■ Text shown ■
1826 Connecticut lieutenant gubernatorial election
| Nominee | David Plant |  |  |
| Party | National Republican |  |
| Popular vote | 4,794 |  |
| Percentage | 77.70% |  |
- Plant: 20–30% 40–50% 50–60% 60–70% 70–80% 80–90% 90–100% Pitkin: 50–60% 60–70% Sherman: 40–50% Tie: 40–50% No Data/Vote:
| Lieutenant Governor before election David Plant National Republican | Elected Lieutenant Governor David Plant National Republican |

= 1826 Connecticut lieutenant gubernatorial election =

The 1826 Connecticut lieutenant gubernatorial election was held on April 13, 1826, in order to elect the lieutenant governor of Connecticut. Incumbent National Republican lieutenant governor David Plant won re-election as he ran with minimal opposition.

■ Input data ■
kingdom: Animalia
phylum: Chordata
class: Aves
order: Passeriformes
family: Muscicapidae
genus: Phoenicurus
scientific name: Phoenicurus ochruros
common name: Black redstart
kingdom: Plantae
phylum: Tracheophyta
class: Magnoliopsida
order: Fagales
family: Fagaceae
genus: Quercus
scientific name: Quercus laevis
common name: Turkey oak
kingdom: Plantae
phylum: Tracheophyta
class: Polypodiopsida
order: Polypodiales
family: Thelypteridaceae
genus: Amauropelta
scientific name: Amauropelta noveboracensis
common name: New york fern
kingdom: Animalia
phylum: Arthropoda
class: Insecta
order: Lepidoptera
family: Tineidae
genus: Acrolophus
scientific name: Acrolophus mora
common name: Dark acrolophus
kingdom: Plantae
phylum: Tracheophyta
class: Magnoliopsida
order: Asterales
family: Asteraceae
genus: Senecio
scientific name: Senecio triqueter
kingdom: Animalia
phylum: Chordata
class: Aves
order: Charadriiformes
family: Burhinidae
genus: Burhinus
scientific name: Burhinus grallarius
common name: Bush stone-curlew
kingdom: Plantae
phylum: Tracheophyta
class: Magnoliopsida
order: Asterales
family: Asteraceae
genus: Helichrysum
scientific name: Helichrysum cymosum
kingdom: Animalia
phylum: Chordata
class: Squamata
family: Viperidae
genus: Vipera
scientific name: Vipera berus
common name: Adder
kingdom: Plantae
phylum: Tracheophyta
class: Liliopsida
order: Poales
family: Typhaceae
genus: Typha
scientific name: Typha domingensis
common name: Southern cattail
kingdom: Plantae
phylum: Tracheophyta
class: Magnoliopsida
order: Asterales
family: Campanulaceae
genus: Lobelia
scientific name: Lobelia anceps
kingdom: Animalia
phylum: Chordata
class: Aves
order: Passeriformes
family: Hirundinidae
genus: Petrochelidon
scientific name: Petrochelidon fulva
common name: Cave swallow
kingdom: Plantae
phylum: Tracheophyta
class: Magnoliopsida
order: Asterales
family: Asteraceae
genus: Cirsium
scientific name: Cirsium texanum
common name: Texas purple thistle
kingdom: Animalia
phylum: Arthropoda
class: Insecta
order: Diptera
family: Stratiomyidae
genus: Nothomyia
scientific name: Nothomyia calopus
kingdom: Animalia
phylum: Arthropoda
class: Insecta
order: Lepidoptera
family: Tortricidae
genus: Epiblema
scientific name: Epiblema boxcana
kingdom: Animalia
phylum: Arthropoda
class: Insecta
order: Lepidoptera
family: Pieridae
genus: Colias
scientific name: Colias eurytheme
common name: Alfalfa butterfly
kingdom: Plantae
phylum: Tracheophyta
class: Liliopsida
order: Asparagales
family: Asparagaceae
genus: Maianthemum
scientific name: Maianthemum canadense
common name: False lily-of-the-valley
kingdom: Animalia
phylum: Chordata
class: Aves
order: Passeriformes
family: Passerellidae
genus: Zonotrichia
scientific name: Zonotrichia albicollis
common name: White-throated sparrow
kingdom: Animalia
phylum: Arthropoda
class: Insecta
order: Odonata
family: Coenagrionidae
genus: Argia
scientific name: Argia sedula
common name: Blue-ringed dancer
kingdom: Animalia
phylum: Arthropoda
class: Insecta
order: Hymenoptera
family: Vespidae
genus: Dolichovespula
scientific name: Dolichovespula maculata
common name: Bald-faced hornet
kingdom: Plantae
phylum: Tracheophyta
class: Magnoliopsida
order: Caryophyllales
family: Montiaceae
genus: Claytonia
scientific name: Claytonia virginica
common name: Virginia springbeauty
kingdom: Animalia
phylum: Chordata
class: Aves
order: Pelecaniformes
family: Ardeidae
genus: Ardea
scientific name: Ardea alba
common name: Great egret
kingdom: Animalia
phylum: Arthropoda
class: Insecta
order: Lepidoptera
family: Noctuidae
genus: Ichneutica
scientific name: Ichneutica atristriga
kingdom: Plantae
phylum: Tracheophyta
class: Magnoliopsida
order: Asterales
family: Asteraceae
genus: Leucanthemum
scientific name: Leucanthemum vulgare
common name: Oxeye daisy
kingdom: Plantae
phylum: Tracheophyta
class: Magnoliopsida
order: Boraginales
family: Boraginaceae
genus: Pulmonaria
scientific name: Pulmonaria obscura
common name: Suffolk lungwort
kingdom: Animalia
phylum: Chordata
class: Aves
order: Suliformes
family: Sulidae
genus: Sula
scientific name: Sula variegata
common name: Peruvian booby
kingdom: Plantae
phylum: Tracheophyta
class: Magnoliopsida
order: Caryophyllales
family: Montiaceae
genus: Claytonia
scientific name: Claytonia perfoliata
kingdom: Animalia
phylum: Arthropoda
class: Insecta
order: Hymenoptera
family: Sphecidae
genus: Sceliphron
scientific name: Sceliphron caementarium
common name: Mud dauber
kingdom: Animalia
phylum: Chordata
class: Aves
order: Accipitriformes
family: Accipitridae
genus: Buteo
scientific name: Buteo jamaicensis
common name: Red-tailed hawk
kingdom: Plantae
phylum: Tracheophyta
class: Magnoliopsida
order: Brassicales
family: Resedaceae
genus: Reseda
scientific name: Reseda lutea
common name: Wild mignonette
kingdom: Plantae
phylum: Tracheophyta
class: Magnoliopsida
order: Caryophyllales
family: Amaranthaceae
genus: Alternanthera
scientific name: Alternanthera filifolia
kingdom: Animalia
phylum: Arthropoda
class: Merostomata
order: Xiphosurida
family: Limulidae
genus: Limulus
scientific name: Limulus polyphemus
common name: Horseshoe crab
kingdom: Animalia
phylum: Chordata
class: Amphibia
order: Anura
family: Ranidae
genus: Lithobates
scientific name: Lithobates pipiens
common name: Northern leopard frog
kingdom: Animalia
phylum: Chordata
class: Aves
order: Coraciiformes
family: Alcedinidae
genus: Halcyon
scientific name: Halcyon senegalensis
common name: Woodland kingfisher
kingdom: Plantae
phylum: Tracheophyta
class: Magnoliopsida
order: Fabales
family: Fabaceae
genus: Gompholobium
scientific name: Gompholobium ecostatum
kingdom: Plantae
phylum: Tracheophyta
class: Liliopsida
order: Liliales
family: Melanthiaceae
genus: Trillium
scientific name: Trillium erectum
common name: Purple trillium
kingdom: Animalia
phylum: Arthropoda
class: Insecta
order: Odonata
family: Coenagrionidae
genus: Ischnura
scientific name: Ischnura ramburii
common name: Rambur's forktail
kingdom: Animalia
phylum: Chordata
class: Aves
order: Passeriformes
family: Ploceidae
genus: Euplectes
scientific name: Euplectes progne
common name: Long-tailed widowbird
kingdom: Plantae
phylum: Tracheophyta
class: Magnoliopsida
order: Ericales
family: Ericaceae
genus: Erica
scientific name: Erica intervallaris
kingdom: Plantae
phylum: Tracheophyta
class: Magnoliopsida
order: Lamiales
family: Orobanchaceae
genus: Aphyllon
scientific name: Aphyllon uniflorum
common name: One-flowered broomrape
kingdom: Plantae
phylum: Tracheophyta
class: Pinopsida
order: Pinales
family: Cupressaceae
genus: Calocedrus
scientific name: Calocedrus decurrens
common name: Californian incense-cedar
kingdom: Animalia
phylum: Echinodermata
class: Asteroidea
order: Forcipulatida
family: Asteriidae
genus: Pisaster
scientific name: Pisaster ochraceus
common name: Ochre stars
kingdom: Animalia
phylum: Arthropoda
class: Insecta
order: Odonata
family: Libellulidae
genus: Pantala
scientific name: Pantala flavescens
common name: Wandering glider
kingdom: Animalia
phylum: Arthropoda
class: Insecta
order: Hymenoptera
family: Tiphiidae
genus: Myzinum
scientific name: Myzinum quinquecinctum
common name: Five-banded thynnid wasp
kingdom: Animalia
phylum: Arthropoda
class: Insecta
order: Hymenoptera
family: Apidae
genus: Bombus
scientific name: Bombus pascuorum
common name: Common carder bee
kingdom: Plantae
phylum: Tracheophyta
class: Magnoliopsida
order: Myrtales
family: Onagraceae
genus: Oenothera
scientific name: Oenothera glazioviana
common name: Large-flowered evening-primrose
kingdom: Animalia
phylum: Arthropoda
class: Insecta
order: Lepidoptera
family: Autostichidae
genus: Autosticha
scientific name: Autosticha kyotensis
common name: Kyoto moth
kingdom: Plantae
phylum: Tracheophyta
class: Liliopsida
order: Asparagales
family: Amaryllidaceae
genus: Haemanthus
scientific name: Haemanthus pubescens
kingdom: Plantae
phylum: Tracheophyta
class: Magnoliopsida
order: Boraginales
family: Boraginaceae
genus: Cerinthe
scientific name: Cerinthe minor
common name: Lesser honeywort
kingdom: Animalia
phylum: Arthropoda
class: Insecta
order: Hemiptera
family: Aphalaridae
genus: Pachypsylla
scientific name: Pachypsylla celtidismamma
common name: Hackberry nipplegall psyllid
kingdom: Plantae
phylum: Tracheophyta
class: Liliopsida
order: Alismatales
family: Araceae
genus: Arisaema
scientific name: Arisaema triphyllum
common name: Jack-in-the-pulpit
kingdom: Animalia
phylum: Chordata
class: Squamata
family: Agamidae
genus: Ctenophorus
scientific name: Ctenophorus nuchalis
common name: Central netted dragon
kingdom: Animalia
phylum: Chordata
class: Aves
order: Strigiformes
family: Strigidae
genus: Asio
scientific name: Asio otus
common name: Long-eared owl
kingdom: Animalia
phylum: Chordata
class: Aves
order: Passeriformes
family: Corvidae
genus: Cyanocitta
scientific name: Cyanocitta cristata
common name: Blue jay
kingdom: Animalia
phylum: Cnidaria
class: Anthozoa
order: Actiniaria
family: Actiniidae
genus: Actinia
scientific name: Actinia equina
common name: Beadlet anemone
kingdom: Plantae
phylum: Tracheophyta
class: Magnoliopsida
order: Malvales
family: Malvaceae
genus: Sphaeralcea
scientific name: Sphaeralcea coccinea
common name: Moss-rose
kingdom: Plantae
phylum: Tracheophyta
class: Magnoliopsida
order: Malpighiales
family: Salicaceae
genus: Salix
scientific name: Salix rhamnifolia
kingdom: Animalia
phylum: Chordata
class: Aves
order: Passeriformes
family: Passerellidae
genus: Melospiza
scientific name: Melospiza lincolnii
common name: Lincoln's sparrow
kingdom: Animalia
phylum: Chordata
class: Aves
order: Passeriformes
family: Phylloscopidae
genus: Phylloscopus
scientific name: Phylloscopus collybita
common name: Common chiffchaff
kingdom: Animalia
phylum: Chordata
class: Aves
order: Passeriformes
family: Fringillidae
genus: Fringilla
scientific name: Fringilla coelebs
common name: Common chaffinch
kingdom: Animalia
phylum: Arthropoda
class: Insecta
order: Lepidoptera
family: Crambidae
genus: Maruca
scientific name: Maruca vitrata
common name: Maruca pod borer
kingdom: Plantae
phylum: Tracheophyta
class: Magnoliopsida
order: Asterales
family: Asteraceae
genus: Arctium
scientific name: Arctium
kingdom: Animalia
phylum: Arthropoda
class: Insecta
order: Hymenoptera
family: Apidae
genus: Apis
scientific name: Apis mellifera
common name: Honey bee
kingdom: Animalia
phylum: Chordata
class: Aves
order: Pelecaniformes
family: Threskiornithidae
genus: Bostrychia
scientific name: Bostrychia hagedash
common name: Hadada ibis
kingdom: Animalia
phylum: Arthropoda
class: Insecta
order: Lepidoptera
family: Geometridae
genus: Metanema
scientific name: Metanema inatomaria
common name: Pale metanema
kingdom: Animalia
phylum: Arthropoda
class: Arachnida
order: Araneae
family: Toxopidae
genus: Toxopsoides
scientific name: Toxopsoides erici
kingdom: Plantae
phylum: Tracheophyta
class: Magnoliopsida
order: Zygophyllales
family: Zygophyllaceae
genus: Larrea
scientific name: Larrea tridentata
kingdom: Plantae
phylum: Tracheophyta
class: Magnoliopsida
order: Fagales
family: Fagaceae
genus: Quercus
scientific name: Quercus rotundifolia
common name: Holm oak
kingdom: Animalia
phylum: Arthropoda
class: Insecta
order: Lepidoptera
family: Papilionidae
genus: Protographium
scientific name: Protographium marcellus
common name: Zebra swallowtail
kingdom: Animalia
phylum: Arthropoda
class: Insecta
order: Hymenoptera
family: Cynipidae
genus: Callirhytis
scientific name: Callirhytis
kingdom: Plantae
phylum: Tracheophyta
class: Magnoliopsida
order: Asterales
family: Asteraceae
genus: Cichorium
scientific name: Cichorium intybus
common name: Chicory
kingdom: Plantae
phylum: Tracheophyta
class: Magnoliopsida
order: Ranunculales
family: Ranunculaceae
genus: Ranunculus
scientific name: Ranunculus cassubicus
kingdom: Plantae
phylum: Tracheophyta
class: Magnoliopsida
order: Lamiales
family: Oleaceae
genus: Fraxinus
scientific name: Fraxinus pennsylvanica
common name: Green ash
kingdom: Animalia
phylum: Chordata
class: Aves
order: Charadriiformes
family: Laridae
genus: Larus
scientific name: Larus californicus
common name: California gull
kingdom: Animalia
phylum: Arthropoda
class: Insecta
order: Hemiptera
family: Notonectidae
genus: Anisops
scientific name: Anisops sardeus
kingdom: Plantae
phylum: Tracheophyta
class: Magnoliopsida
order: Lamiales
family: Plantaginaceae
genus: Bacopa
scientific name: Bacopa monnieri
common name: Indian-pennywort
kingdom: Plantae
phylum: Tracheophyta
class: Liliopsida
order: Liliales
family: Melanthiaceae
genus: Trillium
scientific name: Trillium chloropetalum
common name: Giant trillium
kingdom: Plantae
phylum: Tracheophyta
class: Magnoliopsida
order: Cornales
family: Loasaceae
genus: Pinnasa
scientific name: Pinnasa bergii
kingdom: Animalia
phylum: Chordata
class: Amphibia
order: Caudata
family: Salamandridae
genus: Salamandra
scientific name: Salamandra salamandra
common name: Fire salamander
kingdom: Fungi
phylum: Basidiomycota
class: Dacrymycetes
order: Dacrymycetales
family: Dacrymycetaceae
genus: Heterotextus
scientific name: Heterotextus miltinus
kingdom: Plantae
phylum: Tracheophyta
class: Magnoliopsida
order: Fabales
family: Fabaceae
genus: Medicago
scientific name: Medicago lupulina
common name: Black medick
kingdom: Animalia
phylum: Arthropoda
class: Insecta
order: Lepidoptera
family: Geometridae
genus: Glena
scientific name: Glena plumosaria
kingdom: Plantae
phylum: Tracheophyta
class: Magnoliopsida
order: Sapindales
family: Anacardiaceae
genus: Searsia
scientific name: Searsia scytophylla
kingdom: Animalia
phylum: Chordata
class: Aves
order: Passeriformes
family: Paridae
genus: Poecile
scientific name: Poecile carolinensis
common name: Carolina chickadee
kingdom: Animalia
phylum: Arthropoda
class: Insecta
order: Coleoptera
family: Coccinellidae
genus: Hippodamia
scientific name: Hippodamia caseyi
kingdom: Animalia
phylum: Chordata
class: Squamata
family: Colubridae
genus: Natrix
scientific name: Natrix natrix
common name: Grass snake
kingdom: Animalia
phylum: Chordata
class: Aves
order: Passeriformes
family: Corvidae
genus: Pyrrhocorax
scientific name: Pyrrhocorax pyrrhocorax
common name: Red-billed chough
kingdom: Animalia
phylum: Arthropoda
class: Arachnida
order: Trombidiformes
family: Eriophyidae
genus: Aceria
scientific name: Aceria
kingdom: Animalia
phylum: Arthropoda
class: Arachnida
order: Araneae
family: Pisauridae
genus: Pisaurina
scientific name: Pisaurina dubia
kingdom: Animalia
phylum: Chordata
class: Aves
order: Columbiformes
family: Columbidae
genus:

■ Work order ■
Return the part of the text on the 1826 Connecticut lieutenant gubernatorial election starting with "The 1826 Connecticut" and going on through "with minimal opposition.", copied word for word.

■ Expected output ■
The 1826 Connecticut lieutenant gubernatorial election was held on April 13, 1826, in order to elect the lieutenant governor of Connecticut. Incumbent National Republican lieutenant governor David Plant won re-election as he ran with minimal opposition.